Despite high levels of awareness and
knowledge of HIV and AIDS, the disease remains highly stigmatised
in Zimbabwe. People’s lived experience of AIDS consists mainly of
pain, isolation and death, which in turn evoke feelings of hopelessness.
Consequently, there is tremendous fear and reluctance around being
tested for HIV.
To make matters worse, voluntary counselling
and testing centres in the country are not available in rural areas
where 70% of the population resides. The vast majority prefer to
remain under the cloud of ignorance and denial, and only get tested
when they are seriously ill.
Often people living with HIV are perceived
as having done something wrong, something which they and their families
should be ashamed of. Most people are therefore unwilling to face
the feelings of degradation that accompany knowledge of HIV status.
There’s no assurance that the consequences
of undergoing HIV testing will not be discrimination, particularly
in the underserved rural communities where neither VCT nor health
facilities exist.
The widespread lack of HIV care and
other support services has further compounded the situation, forcing
most people to opt out of being tested for HIV at all.

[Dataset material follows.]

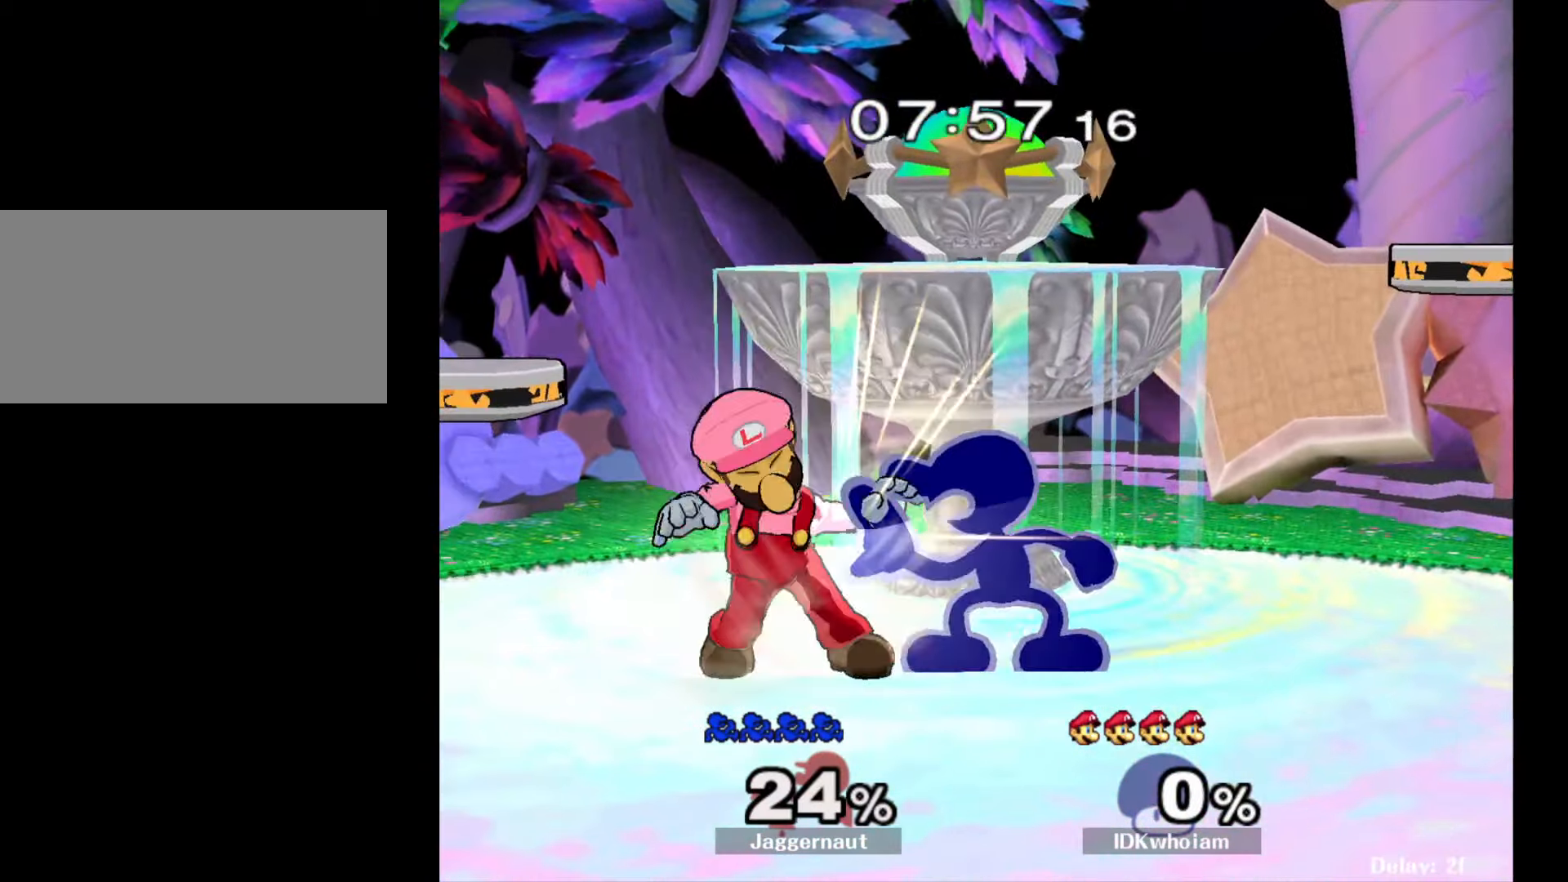
{"buttons": [], "left_stick": "center", "right_stick": "center", "events": [[184, "R1", "up"], [217, "left_stick", "down"], [317, "left_stick", "center"]]}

Even in recent years, when a sizeable
number of PLHIV have opened up about their status, stigma remains
and tends to prevent them from receiving adequate care and treatment.
The Eden Home Health Centre in Zimbabwe
has surveyed HIV-related stigma and discrimination in communal farming
communities and found that community leaders, chiefs, headmen, and
others are frequently making discriminatory statements, even during
their graveside messages at funerals. The centre stresses the need
for HIV education (in local languages) targeting traditional leaders
in remote areas.
It appears that people already carry
their own notions of stigma and fears that inhibit them from testing
for HIV, even though VCT is an important entry point for the prevention,
care, and support continuum.
There’s a great need for VCT to address
the local manifestation of stigma and for the process to promote
love and understanding for those infected and affected by HIV.